Variation of (a) imaginary part of impedance (\({\text{Z}}^{{\prime \prime }}\)) with frequency for 0.98BT–0.02BYYb at high temperatures ranges from 400 to 480 °C. Inset shows temperature dependence of relaxation frequency

Fig. 10

Arrhenius dependence for the relaxation time for (1 − x)BT–xBYYb (x = 0.02; 0.04; 0.06; 0.08; 0.11) at low frequency peak

To analyze the microstructure of BT–BYYb, the complex impedance plate plots of (1 − x)BT–xBYYb (x = 0.02; 0.04; 0.06; 0.08; 0.11) at 400 °C have been shown in Fig. 11a–e. In which the main electric components for every sample are clearly detected. The center of semi-circle lies off the real axis (\({\text{Z}}^{{\prime }}\)) indicative of the non-Debye type relaxation with a distribute process instead of a single one. From x = 0.02–0.04, the boundary between the grain semi-circle and grain boundary semi-circle is blurred gradually. Every plot is resolved into two overlapped semi-circle, the poor separation of this overlapped semi-circle is due to the blocker size, which is referred to the pores that exist at the grain boundary [34].

Fig. 11

\(\left( { - {\text{Z}}^{{\prime \prime }} } \right) - {\text{Z}}^{{\prime }}\) plots for (1 − x)BT–xBYYb (x = 0.02; 0.04; 0.06; 0.08; 0.11) at 400 °C

The grain resistance and the grain boundary resistance were obtained by fitting the proposed circle with the help of Z-view software, activation energies are calculated from the temperature dependence resistance of the composites as shown in the Fig. 12. It obeys the Arrhenius law as follows;

$$R = R_{0} \exp \left( {\frac{{ - E_{a} }}{{K_{B} T}}} \right)$$

(3)

where R ₀ is the pre-exponential factor. E _a is the activation energy of the conduction.

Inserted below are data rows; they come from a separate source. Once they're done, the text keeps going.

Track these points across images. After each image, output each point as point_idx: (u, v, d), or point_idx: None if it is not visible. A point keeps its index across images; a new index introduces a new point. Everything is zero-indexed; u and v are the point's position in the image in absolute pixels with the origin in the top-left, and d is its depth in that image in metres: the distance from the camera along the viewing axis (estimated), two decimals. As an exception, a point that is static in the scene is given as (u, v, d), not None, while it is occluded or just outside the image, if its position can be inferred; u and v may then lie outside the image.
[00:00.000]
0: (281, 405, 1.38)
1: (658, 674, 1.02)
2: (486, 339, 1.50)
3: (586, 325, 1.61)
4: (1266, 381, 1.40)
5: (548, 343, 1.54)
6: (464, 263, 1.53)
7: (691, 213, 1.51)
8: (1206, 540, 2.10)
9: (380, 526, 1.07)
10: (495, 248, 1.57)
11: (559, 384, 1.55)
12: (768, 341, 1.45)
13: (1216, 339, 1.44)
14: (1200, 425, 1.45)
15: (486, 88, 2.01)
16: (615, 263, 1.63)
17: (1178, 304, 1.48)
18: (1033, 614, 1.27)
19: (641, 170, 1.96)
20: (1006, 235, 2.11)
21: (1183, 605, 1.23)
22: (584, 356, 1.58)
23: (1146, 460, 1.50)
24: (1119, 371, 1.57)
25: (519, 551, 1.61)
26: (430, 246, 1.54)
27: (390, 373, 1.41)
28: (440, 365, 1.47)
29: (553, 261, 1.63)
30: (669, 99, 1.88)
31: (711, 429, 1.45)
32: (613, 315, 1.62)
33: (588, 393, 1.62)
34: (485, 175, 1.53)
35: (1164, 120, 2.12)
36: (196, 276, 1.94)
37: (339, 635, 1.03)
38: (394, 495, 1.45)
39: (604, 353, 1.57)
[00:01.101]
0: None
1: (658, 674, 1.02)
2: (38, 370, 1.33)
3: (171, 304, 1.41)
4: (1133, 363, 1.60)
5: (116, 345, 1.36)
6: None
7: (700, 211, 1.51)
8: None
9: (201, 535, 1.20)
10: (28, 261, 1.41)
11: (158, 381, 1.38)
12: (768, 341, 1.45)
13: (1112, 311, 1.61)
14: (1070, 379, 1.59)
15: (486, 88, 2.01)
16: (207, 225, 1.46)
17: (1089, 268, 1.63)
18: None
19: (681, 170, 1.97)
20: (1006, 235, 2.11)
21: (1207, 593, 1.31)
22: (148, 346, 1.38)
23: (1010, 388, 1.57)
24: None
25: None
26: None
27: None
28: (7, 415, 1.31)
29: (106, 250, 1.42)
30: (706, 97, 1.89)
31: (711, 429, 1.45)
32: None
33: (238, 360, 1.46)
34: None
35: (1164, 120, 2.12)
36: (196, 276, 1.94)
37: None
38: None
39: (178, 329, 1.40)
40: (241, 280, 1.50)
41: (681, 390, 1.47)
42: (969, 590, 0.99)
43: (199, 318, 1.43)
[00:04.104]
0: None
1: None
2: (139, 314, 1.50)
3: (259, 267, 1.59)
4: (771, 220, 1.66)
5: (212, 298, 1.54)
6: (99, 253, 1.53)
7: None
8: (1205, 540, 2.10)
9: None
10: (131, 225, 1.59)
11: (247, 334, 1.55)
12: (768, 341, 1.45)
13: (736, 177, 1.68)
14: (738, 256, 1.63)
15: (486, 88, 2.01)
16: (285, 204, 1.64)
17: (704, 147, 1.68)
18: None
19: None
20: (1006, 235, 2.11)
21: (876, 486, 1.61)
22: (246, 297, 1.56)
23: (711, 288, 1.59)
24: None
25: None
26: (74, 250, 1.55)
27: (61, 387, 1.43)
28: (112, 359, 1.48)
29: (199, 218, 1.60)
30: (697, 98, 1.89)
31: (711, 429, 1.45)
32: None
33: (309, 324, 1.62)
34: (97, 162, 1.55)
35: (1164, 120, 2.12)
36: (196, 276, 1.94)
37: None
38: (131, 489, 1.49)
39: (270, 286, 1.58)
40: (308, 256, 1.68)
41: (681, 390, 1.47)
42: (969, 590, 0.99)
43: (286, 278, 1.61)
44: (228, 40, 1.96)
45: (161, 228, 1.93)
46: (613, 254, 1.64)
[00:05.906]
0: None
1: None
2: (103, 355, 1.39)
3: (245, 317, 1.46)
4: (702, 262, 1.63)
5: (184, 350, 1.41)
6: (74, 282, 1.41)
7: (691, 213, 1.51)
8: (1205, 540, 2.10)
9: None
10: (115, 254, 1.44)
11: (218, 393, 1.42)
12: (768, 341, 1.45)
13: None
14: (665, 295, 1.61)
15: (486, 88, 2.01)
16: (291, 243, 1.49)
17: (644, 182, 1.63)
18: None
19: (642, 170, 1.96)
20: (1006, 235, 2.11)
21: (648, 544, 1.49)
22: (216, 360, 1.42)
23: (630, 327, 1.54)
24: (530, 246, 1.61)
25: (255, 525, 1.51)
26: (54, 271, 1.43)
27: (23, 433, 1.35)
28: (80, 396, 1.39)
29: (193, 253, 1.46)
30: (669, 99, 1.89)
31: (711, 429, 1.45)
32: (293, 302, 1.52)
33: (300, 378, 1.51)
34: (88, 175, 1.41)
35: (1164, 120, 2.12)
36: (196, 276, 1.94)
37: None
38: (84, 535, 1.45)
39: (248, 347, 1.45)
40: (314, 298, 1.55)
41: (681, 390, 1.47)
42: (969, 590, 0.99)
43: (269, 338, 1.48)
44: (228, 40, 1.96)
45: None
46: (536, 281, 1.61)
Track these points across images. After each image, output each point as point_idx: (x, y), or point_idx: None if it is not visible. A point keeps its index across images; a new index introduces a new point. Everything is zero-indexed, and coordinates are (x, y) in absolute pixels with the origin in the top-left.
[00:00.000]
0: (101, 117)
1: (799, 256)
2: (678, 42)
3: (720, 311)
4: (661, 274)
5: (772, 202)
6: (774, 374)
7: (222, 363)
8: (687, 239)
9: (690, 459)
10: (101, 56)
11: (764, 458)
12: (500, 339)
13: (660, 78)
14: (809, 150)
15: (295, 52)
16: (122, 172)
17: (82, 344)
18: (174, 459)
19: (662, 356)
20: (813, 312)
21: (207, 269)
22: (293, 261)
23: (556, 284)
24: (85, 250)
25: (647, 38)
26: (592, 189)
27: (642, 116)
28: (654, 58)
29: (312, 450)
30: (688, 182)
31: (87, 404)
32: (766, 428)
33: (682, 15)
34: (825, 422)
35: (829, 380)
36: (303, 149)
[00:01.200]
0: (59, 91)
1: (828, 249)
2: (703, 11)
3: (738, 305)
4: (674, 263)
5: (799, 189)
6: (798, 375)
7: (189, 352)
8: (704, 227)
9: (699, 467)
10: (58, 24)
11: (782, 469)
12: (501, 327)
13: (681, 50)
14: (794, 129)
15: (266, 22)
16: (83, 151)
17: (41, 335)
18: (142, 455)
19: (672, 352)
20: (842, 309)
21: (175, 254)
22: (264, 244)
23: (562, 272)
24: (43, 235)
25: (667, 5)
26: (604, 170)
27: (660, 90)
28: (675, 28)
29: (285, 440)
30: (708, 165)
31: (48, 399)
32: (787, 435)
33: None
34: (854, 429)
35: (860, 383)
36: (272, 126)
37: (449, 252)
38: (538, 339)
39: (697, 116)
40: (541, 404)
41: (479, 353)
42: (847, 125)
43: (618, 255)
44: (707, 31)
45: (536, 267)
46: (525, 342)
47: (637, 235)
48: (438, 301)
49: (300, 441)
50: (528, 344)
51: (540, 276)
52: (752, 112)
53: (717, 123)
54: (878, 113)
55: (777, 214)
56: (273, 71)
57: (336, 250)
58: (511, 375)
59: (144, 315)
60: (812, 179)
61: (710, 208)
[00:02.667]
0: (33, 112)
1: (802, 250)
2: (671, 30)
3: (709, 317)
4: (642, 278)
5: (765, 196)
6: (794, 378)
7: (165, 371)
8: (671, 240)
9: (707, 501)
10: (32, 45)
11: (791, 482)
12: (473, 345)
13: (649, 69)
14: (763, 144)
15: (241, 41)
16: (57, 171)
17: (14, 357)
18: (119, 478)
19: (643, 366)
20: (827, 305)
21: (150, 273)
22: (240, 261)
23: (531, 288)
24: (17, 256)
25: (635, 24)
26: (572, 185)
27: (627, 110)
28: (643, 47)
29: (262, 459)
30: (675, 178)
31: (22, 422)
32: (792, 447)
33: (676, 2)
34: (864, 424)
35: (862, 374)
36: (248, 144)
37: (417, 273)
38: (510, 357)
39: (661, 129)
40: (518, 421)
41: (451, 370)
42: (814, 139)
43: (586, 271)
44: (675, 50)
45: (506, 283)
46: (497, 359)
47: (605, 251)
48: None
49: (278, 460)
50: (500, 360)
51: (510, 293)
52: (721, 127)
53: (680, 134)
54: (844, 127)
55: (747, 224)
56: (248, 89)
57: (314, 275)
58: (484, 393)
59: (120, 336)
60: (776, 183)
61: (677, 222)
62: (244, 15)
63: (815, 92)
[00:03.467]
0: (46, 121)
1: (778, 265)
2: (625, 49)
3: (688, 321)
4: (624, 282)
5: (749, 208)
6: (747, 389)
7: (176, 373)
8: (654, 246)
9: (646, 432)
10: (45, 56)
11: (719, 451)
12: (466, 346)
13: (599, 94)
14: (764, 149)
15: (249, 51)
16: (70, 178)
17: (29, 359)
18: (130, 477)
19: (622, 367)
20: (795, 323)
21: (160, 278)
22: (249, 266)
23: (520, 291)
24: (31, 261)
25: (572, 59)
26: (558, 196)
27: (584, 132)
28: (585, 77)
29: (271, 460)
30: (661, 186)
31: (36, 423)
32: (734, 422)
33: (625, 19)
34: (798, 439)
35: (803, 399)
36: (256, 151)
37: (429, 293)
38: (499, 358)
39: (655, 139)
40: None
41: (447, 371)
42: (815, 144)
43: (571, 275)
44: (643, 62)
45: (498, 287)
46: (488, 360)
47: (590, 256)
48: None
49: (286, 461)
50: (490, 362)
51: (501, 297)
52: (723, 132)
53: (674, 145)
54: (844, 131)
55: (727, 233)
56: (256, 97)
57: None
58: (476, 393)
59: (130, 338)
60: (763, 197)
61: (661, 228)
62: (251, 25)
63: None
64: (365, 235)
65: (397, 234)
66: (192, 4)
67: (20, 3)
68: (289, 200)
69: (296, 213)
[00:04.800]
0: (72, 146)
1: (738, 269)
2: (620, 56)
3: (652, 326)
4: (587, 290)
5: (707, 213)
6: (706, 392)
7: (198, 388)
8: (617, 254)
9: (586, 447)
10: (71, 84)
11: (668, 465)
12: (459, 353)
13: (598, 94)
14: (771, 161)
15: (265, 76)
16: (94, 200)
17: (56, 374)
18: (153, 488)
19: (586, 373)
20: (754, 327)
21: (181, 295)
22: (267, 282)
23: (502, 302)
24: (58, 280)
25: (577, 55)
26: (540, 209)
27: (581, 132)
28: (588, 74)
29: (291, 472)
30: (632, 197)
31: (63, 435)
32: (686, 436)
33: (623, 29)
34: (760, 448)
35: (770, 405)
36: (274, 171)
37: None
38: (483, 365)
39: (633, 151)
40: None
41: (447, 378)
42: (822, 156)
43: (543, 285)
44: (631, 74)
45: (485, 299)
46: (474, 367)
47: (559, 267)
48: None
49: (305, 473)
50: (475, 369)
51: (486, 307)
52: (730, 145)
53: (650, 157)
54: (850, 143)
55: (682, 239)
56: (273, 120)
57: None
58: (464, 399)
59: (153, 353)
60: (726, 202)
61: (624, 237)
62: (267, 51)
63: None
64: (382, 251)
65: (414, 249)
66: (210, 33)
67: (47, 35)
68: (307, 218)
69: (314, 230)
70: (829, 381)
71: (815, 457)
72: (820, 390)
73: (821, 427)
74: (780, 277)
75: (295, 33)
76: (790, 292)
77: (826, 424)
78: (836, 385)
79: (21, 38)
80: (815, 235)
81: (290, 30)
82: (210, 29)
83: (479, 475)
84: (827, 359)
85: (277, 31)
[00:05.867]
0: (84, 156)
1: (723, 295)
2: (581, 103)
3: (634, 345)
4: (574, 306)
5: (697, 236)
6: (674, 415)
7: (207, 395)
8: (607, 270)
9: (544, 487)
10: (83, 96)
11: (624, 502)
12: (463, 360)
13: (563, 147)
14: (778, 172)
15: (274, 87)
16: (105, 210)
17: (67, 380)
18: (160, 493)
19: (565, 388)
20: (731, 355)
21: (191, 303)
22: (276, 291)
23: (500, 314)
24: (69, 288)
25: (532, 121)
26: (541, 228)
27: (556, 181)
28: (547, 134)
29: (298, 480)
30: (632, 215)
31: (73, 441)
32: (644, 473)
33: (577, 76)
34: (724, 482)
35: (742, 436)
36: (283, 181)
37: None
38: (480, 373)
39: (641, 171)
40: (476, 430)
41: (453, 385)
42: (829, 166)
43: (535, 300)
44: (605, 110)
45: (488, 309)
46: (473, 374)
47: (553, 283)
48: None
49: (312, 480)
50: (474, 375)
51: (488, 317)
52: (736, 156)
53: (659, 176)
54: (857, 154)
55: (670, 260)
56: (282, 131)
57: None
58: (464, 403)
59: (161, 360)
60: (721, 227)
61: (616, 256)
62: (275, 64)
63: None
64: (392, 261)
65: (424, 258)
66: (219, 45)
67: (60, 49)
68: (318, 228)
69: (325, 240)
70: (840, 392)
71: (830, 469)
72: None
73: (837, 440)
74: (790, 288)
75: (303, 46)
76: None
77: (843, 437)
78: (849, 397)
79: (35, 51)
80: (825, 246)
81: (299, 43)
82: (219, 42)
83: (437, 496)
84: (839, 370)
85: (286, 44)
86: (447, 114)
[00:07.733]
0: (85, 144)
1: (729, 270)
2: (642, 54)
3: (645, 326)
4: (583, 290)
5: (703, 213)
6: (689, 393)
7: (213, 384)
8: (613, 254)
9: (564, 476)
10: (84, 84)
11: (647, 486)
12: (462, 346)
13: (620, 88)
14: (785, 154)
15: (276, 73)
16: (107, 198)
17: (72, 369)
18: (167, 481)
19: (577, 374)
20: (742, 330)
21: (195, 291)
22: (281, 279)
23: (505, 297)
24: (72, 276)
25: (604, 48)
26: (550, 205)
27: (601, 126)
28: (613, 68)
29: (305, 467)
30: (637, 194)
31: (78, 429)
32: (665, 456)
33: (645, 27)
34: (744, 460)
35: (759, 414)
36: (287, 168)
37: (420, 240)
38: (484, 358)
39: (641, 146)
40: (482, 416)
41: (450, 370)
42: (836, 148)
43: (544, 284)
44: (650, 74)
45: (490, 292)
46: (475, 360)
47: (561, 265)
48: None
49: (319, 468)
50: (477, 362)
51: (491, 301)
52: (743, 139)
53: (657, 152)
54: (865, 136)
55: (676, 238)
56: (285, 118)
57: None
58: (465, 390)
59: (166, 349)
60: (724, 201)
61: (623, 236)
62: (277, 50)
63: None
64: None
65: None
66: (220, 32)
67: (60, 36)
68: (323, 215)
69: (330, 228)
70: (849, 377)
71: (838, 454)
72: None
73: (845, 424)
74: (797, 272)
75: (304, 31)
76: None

Values in the ranges 0.3–0.4 and 0.6–1.3 eV in the low temperature region 200–400 °C have been associated with singly and doubly ionized oxygen vacancies, respectively [33]. In the high temperature region, mixed conduction governed by both doubly ionized oxygen and lead vacancies for F and Mn co-doped PZT [35] is responsible for the high activation energy of 1.47–2.02 eV. It is reported [33] that the activation energy in the ABO₃ perovskite structure decreases with increasing oxygen vacancy content. For the studied samples, The bulk activation energy decreases with the BYYb content for x > 0.02, which suggests an increase of oxygen vacancy concentration. Moreover, the value of the relaxation activation energy at 0.98BT–0.02BYYb is a little higher than that of bulk resistance, which is consistent with (Pb_0.88Sm_0.08) (Ti_1−xMn_x)O₃ ceramics above T_m [32] and indicates the different mechanism in the both process.

Fig. 12

Arrhenus plot of grain and grain boundary with equivalent circuit at high temperatures ranges from 400 to 480 °C

4 Conclusions

(1 − x)BT–xBYYb (x = 0.01–0.12) ceramics were prepared by solid-state method. The crystal phase changes gradually from the tetragonal phase to the pseudocubic phase in the samples when 0.07 < x < 0.08. The average grain size decreases with x value. Dielectric properties are depressed and dielectric peaks are broadened with x. T_m first increased and then decreased. BT–BYYb system exhibited diffused phase transition and good temperature stability. It can follow the modified the Curie–Weiss law and the transition diffuse γ is 1 and 2, the different mechanism is responsible for in conduction and relaxation process.